### WORK INSTRUCTION
Your answer should consist of each line below that includes the word "ذالك".

### PROVIDED MATERIAL
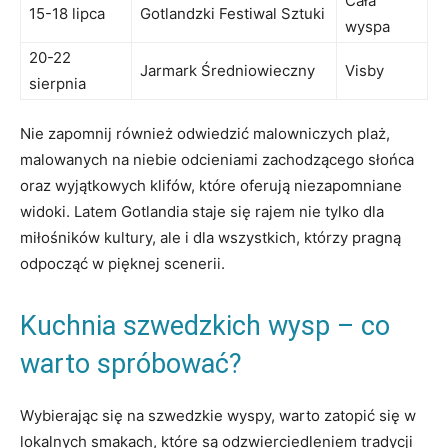
Cała
15-18 lipca
Gotlandzki Festiwal Sztuki
wyspa
20-22
Jarmark Średniowieczny
Visby
sierpnia
Nie zapomnij również odwiedzić malowniczych plaż,
malowanych na niebie odcieniami zachodzącego słońca
oraz wyjątkowych klifów, które oferują niezapomniane
widoki. Latem Gotlandia staje się rajem nie tylko dla
miłośników kultury, ale i dla wszystkich, którzy pragną
odpocząć w pięknej scenerii.
Kuchnia szwedzkich wysp – co
warto spróbować?
Wybierając się na szwedzkie wyspy, warto zatopić się w
lokalnych smakach, które są odzwierciedleniem tradycji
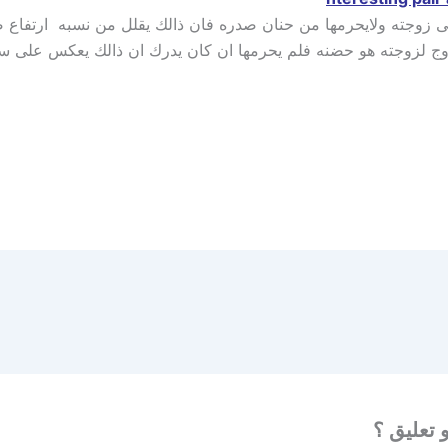
لى زوجته ولايحرمها من حنان صدره فان ذالك يقلل من نسبه ارتفاع 
وج لزوجته هو حضنه فلم يحرمها ان كان يدرك ان ذالك يعكس على سعاد
 تعليق ؟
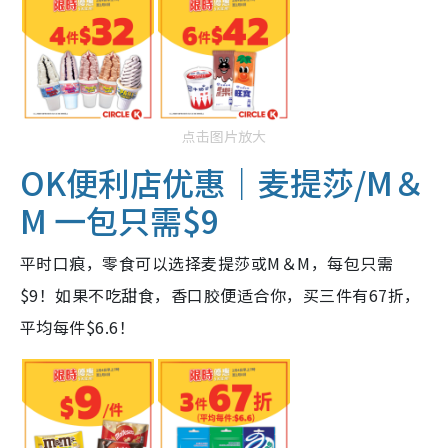
点击图片放大
OK便利店
优惠
｜麦提莎/M＆
M 一包只需$9
平时口痕，零食可以选择麦提莎或M＆M，每包只需
$9！如果不吃甜食，香口胶便适合你，买三件有67折，
平均每件$6.6！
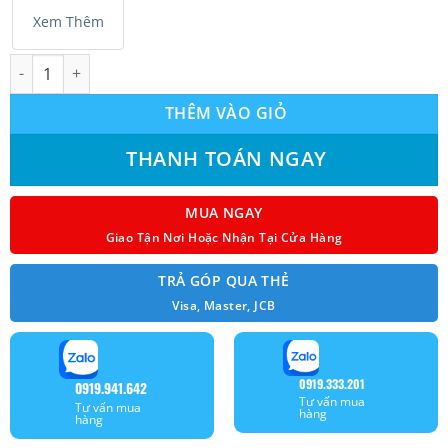
Xem Thêm
Máy lạnh Casper HC-09IA32 (1.0Hp) inverter model 2021 số lượn
THÊM VÀO GIỎ
THANH TOÁN NGAY
MUA NGAY
Giao Tận Nơi Hoặc Nhận Tại Cửa Hàng
TRẢ GÓP QUA THẺ
Visa, Master, JCB
0919.333.201
0919.941.642
Tư vấn mua
Tư vấn mua
hàng
hàng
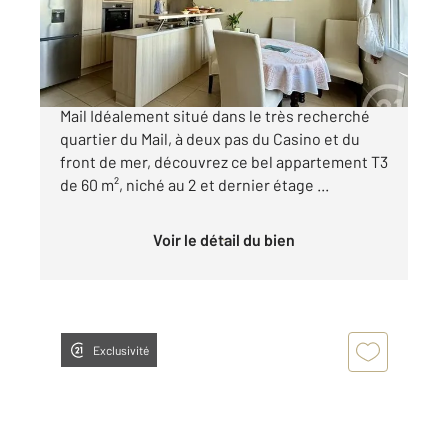
Appartement T2 à vendre
351 750 €
LA ROCHELLE - Appartement T3 - Quartier du
Mail Idéalement situé dans le très recherché
quartier du Mail, à deux pas du Casino et du
front de mer, découvrez ce bel appartement T3
de 60 m², niché au 2 et dernier étage ...
Voir le détail du bien
Exclusivité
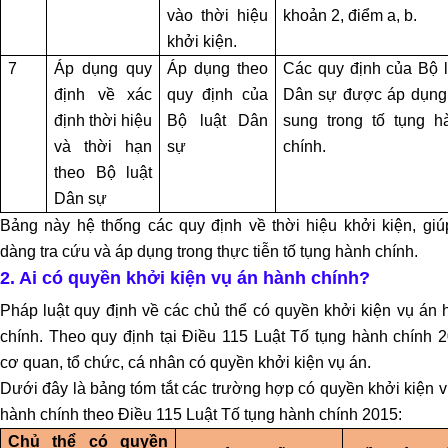
VỤ
vào thời hiệu
khoản 2, điểm a, b.
HOÀN
khởi kiện.
CÔNG
7
Áp dụng quy
Áp dụng theo
Các quy định của Bộ l
NHÀ
định về xác
quy định của
Dân sự được áp dụng
Ở
định thời hiệu
Bộ luật Dân
sung trong tố tụng h
và thời hạn
sự
chính.
LUẬT
theo Bộ luật
SƯ
Dân sự
KINH
Bảng này hệ thống các quy định về thời hiệu khởi kiện, giú
TẾ
dàng tra cứu và áp dụng trong thực tiễn tố tụng hành chính.
2. Ai có quyền khởi kiện vụ án hành chính?
LAO
ĐỘNG
Pháp luật quy định về các chủ thể có quyền khởi kiện vụ án 
-
chính. Theo quy định tại Điều 115 Luật Tố tụng hành chính 2
BẢO
cơ quan, tổ chức, cá nhân có quyền khởi kiện vụ án.
HIỂM
Dưới đây là bảng tóm tắt các trường hợp có quyền khởi kiện 
hành chính theo Điều 115 Luật Tố tụng hành chính 2015:
LUẬT
Chủ thể có quyền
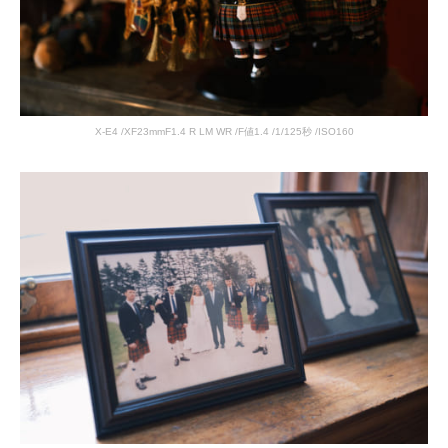
X-E4 /XF23mmF1.4 R LM WR /F値1.4 /1/125秒 /ISO160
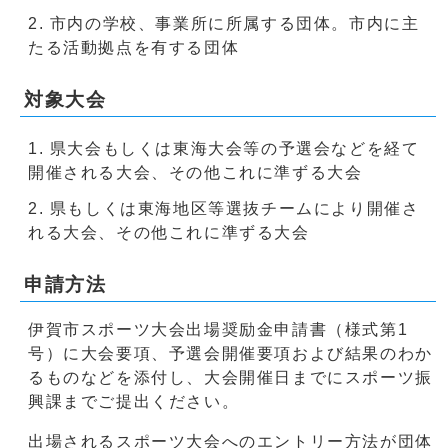
市内の学校、事業所に所属する団体。市内に主
たる活動拠点を有する団体
対象大会
県大会もしくは東海大会等の予選会などを経て
開催される大会、その他これに準ずる大会
県もしくは東海地区等選抜チームにより開催さ
れる大会、その他これに準ずる大会
申請方法
伊賀市スポーツ大会出場奨励金申請書（様式第1
号）に大会要項、予選会開催要項および結果のわか
るものなどを添付し、大会開催日までにスポーツ振
興課までご提出ください。
出場されるスポーツ大会へのエントリー方法が団体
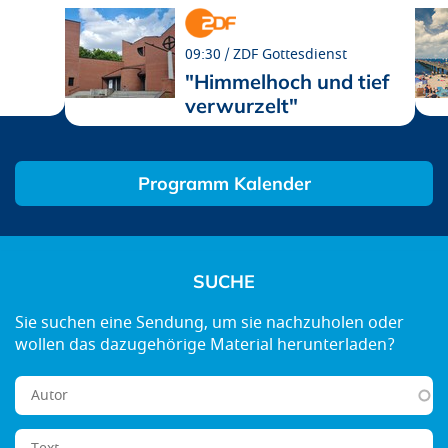
09:30
ZDF Gottesdienst
"Himmelhoch und tief
verwurzelt"
Programm Kalender
SUCHE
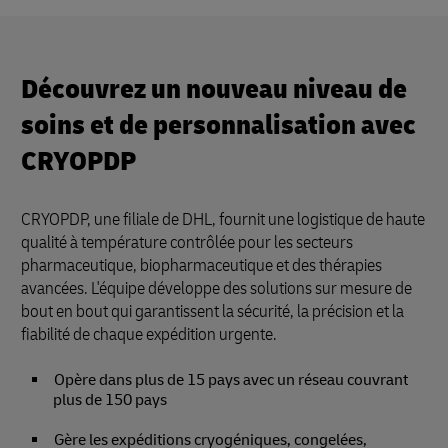
Découvrez un nouveau niveau de
soins et de personnalisation avec
CRYOPDP
CRYOPDP, une filiale de DHL, fournit une logistique de haute
qualité à température contrôlée pour les secteurs
pharmaceutique, biopharmaceutique et des thérapies
avancées. L'équipe développe des solutions sur mesure de
bout en bout qui garantissent la sécurité, la précision et la
fiabilité de chaque expédition urgente.
Opère dans plus de 15 pays avec un réseau couvrant
plus de 150 pays
Gère les expéditions cryogéniques, congelées,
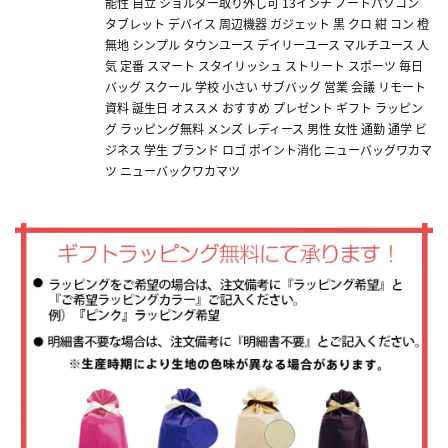
能性 自立 ショルダー取り外し可 13インチ ノートパソコン
タブレット デバイス 周辺機器 ガジェット 黒 クロ 紺 コン 橙
無地 シンプル タウンユース デイリーユース マルチユース 人
気 定番 スマート スタイリッシュ ストリート スポーツ 毎日
バッグ スクール 学校 小さい サブバッグ 営業 会議 リモート
資料 誕生日 オススメ おすすめ プレゼント ギフト ラッピン
グ ラッピング無料 メンズ レディース 男性 女性 通勤 通学 ビ
ジネス 学生 ブランド ロゴ ポイント消化 ニューバッグワカマ
ツ ニューバックワカマツ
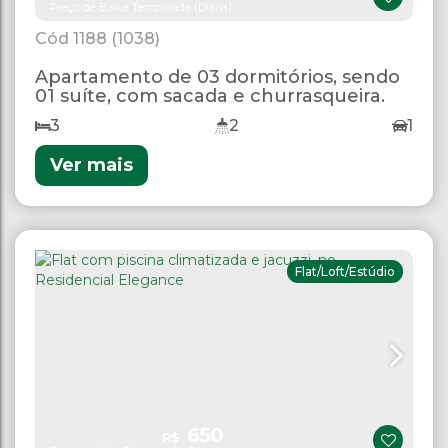
Preço de Baixa Temporada (Diária)
1188
(1038)
Apartamento de 03 dormitórios, sendo
01 suíte, com sacada e churrasqueira.
3
2
1
Ver mais
Flat/Loft/Estúdio
650
R$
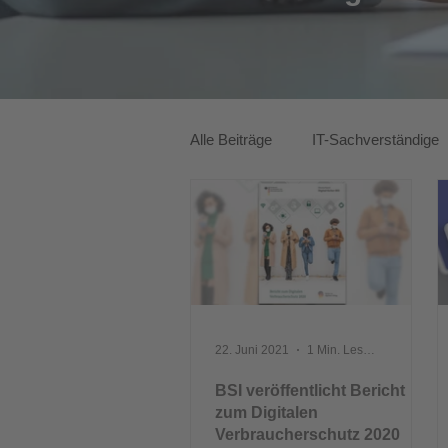
Alle Beiträge
IT-Sachverständige
ITK-Lösungen
22. Juni 2021
1 Min. Lesezeit
BSI veröffentlicht Bericht
zum Digitalen
Verbraucherschutz 2020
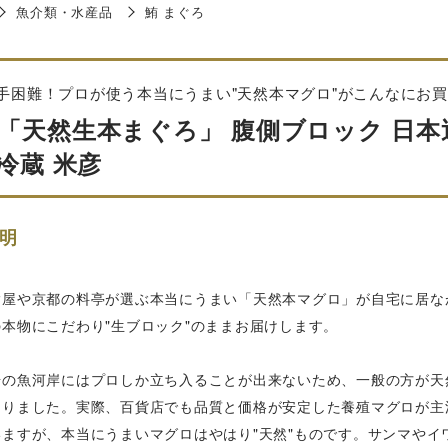
魚介類・水産品
鮪 まぐろ
手困難！プロが使う本当にうまい"天然本マグロ"がこんなにお
「天然生本まぐろ」 腹側ブロック 日本近
※冷蔵 米彦
明
鮨屋や京都の料亭が選ぶ本当にうまい「天然本マグロ」が自宅に居な
本物にこだわり"生ブロック"のままお届けします。
場の魚河岸にはプロしか立ち入ることが出来ないため、一般の方が天
なりました。実際、百貨店でも品質と価格が安定した養殖マグロが主
いますが、本当にうまいマグロはやはり"天然"ものです。サンマやイ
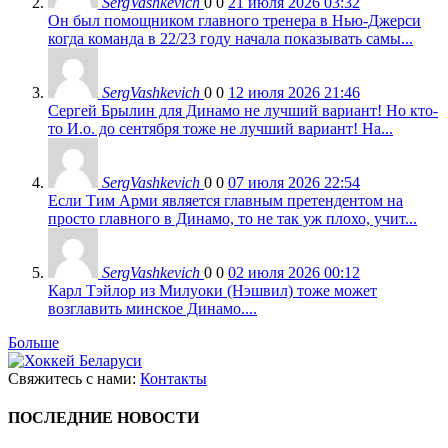
SergVashkevich
0
0
21 июля 2026 03:32
Он был помощником главного тренера в Нью-Джерси
когда команда в 22/23 году начала показывать самы...
SergVashkevich
0
0
12 июля 2026 21:46
Сергей Брылин для Динамо не лучший вариант! Но кто-
то И.о. до сентября тоже не лучший вариант! На...
SergVashkevich
0
0
07 июля 2026 22:54
Если Тим Арми является главным претендентом на
просто главного в Динамо, то не так уж плохо, учит...
SergVashkevich
0
0
02 июля 2026 00:12
Карл Тэйлор из Милуоки (Нэшвил) тоже может
возглавить минское Динамо....
Больше
Свяжитесь с нами:
Контакты
ПОСЛЕДНИЕ НОВОСТИ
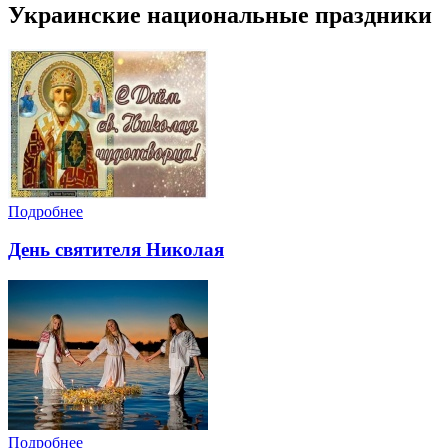
Украинские национальные праздники
Подробнее
День святителя Николая
Подробнее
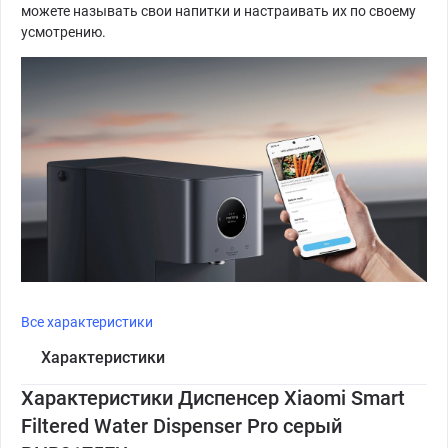
можете называть свои напитки и настраивать их по своему
усмотрению.
Все характеристики
Характеристики
Характеристики Диспенсер Xiaomi Smart
Filtered Water Dispenser Pro серый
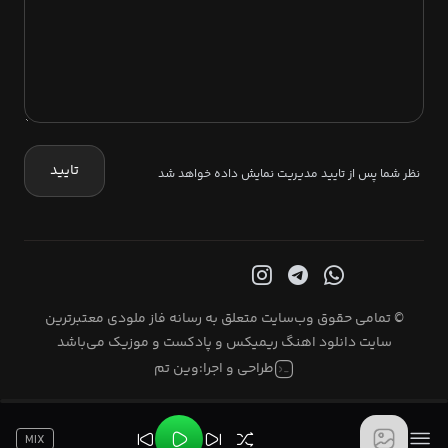
تایید
نظر شما پس از تایید مدیریت نمایش داده خواهد شد
© تمامی حقوق وب‌سایت متعلق به رسانه فاز ملودی معتبرترین
سایت دانلود اهنگ ریمیکس و پادکست و موزیک می‌باشد
طراحی و اجرا:
وین تم
MIX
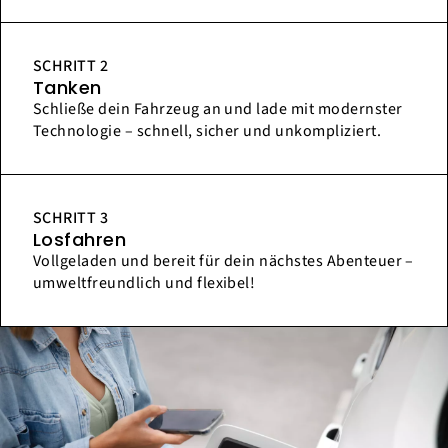
SCHRITT 2
Tanken
Schließe dein Fahrzeug an und lade mit modernster
Technologie – schnell, sicher und unkompliziert.
SCHRITT 3
Losfahren
Vollgeladen und bereit für dein nächstes Abenteuer –
umweltfreundlich und flexibel!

### EXERCISE ANSWER
لى زوجته ولايحرمها من حنان صدره فان ذالك يقلل من نسبه ارتفاع 
وج لزوجته هو حضنه فلم يحرمها ان كان يدرك ان ذالك يعكس على سعاد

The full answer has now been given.